Brigham cried a little more than Joseph, but both boys were very quiet. In fact, Joseph just had this tiny little mewing cry, like a little kitten, for a few days. Brigham would kind of mewl back to him when they were lying next to each other in the hospital bassinet, it was so cute.

After they were born and I cuddled them for a minute, they were taken back to the nursery to be checked out, and I got wheeled back to my L&D room to finally eat something. I hadn't eaten anything since early the morning before, and that was just a little bit (toast I think) because I was so nervous, so I was starved! I had a big breakfast of pancakes and other good stuff, which almost immediately I threw up. Notice a pattern in my life? :-)

But the boys were brought into the room and passed around amongst my mom, Ben's mom, Rosalynde, Naomi, and of course Ben and I. I spent the morning examining them to make sure I could identify which twin was which. They didn't look that much alike, once I got to looking at them closely.

We had a good hospital stay. The nurses looked after the boys at night so I could sleep, bringing them in just for nursing, and then during the days I had plenty of family visiting so I could get some rest before coming home. It really was a pretty idyllic twin labor and delivery.

I was sooooo happy to have those two little babies. They were a long-time coming for us. Lots of time and tears and money, but it was all worth it when they were finally here, safe and sound.

Now they are going to be seven years old!

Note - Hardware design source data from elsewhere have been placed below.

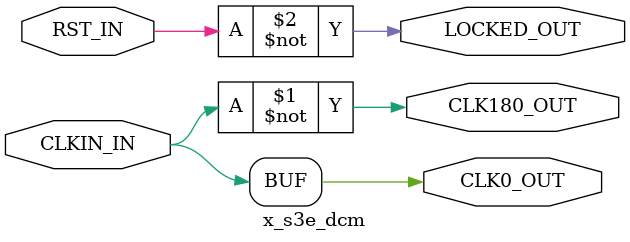
<source format=v>
module x_s3e_dcm(CLKIN_IN,RST_IN,CLK0_OUT,CLK180_OUT,LOCKED_OUT);
	input CLKIN_IN,RST_IN;
	output CLK0_OUT,CLK180_OUT,LOCKED_OUT;
	
	assign CLK0_OUT = CLKIN_IN;
	assign CLK180_OUT = ~CLKIN_IN;
	assign LOCKED_OUT = ~RST_IN;
	
endmodule
</source>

I still look at them and marvel that they are here and they are really my sons. The responsibility still is pretty overwhelming. But they give me joy every day and considering everything else that has transpired in my life since then, I am unbelievably grateful that they are here. I am profoundly grateful for the medical technology that enabled these two people to come into existence, for my husband who so patiently (though I'm sure sometimes with bafflement) went along with my single-minded quest to have a baby (or two).

At the time, I know many people (including myself sometimes) thought we should just be patient, not go crazy and go into so much debt and do more extreme treatments when we were both still so young, with so many child-bearing years (so we thought) ahead of us. But I had this insatiable drive to continue on our path, and our families and friends were supportive, even if confused at times.

Now, of course, I look back and realize that if we had not gone through with our IVF cycles and finally had success with Brigham and Joseph, my family would certainly not look like it looks today. We would have Mosey, and that would be it. Mosey would not have his brothers, I would not have a houseful of running feet, little boys voices yelling after each other, three little people to share their childhood and be the light of my life.

So tonight, I am very grateful. There are many things in my life I probably would not have chosen, but I couldn't have chosen more perfectly the children that I have.

God has blessed me beyond reason. I can't question why he has blessed me with my children when there are so many other couples still desperately waiting. All I know is that I am so lucky and I just hope I can fulfill my end of my bargain with God. He's lent me these little guys for a while here on Earth, and I promise to get them back to him at least not too much the worse for wear!

So, on the eve of your seventh birthday, Joseph and Brigham, I love you more than I can even describe to myself.

Love,
Mom

3 comments:

Rena said...

It is such a great idea to write down what you remember about the delivery. I will have to do that on the twins second birthday!

Happy Happy Birthday to those two adorable boys of yours!

Kelly said...

Happy birthday to your two uniquely individual, silly, quirky, smart, creative, handsome 7-year-olds, Joseph and Brigham, in order of their births. I'm so glad they have been blessed to have you as their mommy because they would NOT quite be the same without your influence, love, and nurturing. What a prize you got--I always dreamed of having twins.

Jill T said...

Gabrielle, I love this post! Yea for your boys! Yea for IVF! Yea for your determination and research! Yea for your cute little family!